Print the material below character for character, leaving out the pictures.

======

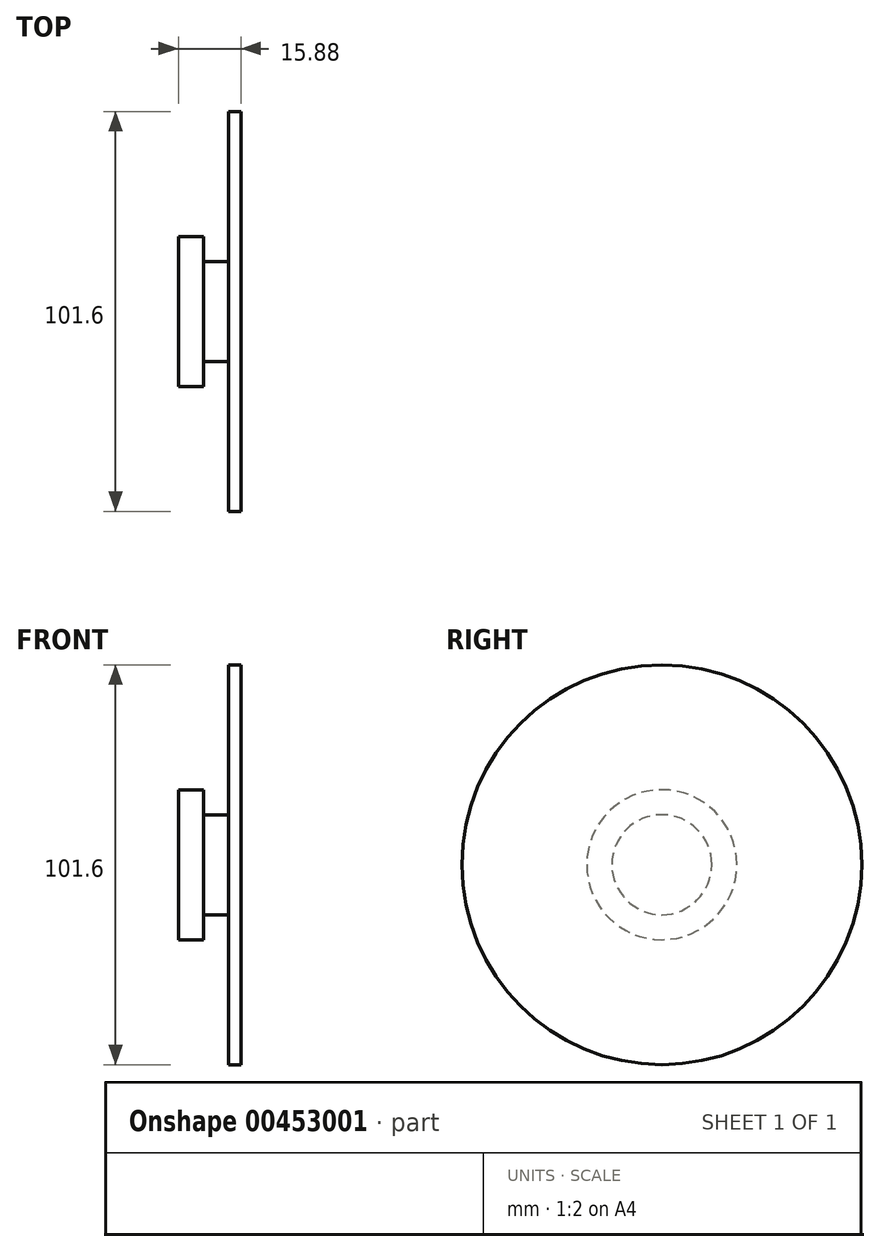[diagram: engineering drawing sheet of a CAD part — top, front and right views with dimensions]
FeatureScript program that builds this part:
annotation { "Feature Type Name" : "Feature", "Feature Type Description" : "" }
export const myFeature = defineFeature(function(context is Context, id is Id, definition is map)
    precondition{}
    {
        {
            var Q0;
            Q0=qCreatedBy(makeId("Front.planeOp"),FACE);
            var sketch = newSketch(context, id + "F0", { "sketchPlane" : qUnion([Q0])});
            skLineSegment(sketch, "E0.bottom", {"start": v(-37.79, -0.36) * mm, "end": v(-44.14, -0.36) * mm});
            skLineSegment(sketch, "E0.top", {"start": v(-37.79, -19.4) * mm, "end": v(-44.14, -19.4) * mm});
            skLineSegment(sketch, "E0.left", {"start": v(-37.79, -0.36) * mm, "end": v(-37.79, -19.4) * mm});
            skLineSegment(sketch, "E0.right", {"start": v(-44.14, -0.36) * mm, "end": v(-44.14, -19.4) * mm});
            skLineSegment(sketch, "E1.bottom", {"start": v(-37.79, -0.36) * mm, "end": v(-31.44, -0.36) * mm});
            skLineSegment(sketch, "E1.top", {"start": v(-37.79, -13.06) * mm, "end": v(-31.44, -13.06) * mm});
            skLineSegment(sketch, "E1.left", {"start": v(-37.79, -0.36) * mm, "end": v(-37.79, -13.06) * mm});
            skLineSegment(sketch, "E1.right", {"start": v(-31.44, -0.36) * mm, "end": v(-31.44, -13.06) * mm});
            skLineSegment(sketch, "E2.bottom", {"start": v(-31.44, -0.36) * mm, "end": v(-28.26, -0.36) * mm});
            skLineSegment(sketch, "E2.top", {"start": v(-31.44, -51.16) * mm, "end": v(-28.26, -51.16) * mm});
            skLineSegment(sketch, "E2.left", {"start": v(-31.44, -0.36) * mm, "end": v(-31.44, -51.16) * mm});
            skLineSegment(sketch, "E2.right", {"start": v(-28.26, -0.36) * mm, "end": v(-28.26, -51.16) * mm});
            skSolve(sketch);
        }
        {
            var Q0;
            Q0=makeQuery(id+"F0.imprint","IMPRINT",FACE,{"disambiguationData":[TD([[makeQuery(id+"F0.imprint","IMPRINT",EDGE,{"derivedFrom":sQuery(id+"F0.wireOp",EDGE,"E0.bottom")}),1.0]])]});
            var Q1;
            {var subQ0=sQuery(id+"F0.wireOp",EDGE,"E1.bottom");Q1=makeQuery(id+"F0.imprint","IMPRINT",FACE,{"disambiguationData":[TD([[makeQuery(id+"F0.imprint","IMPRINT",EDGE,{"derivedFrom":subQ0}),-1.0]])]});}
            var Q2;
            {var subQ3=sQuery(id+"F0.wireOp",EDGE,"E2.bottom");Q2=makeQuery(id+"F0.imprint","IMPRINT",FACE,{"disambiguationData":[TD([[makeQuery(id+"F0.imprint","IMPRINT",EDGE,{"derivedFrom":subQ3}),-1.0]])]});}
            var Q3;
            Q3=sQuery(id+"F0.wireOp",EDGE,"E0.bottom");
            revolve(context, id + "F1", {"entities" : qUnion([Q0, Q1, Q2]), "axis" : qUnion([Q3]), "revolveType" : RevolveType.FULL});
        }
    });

======

EXERCISE SOLUTION
[diagram: engineering drawing sheet of a CAD part — top, front and right views with dimensions]
FeatureScript program that builds this part:
annotation { "Feature Type Name" : "Feature", "Feature Type Description" : "" }
export const myFeature = defineFeature(function(context is Context, id is Id, definition is map)
    precondition{}
    {
        {
            var Q0;
            Q0=qCreatedBy(makeId("Front.planeOp"),FACE);
            var sketch = newSketch(context, id + "F0", { "sketchPlane" : qUnion([Q0])});
            skLineSegment(sketch, "E0.bottom", {"start": v(-37.79, -0.36) * mm, "end": v(-44.14, -0.36) * mm});
            skLineSegment(sketch, "E0.top", {"start": v(-37.79, -19.4) * mm, "end": v(-44.14, -19.4) * mm});
            skLineSegment(sketch, "E0.left", {"start": v(-37.79, -0.36) * mm, "end": v(-37.79, -19.4) * mm});
            skLineSegment(sketch, "E0.right", {"start": v(-44.14, -0.36) * mm, "end": v(-44.14, -19.4) * mm});
            skLineSegment(sketch, "E1.bottom", {"start": v(-37.79, -0.36) * mm, "end": v(-31.44, -0.36) * mm});
            skLineSegment(sketch, "E1.top", {"start": v(-37.79, -13.06) * mm, "end": v(-31.44, -13.06) * mm});
            skLineSegment(sketch, "E1.left", {"start": v(-37.79, -0.36) * mm, "end": v(-37.79, -13.06) * mm});
            skLineSegment(sketch, "E1.right", {"start": v(-31.44, -0.36) * mm, "end": v(-31.44, -13.06) * mm});
            skLineSegment(sketch, "E2.bottom", {"start": v(-31.44, -0.36) * mm, "end": v(-28.26, -0.36) * mm});
            skLineSegment(sketch, "E2.top", {"start": v(-31.44, -51.16) * mm, "end": v(-28.26, -51.16) * mm});
            skLineSegment(sketch, "E2.left", {"start": v(-31.44, -0.36) * mm, "end": v(-31.44, -51.16) * mm});
            skLineSegment(sketch, "E2.right", {"start": v(-28.26, -0.36) * mm, "end": v(-28.26, -51.16) * mm});
            skSolve(sketch);
        }
        {
            var Q0;
            Q0=makeQuery(id+"F0.imprint","IMPRINT",FACE,{"disambiguationData":[TD([[makeQuery(id+"F0.imprint","IMPRINT",EDGE,{"derivedFrom":sQuery(id+"F0.wireOp",EDGE,"E0.bottom")}),1.0]])]});
            var Q1;
            {var subQ0=sQuery(id+"F0.wireOp",EDGE,"E1.bottom");Q1=makeQuery(id+"F0.imprint","IMPRINT",FACE,{"disambiguationData":[TD([[makeQuery(id+"F0.imprint","IMPRINT",EDGE,{"derivedFrom":subQ0}),-1.0]])]});}
            var Q2;
            {var subQ3=sQuery(id+"F0.wireOp",EDGE,"E2.bottom");Q2=makeQuery(id+"F0.imprint","IMPRINT",FACE,{"disambiguationData":[TD([[makeQuery(id+"F0.imprint","IMPRINT",EDGE,{"derivedFrom":subQ3}),-1.0]])]});}
            var Q3;
            Q3=sQuery(id+"F0.wireOp",EDGE,"E0.bottom");
            revolve(context, id + "F1", {"entities" : qUnion([Q0, Q1, Q2]), "axis" : qUnion([Q3]), "revolveType" : RevolveType.FULL});
        }
    });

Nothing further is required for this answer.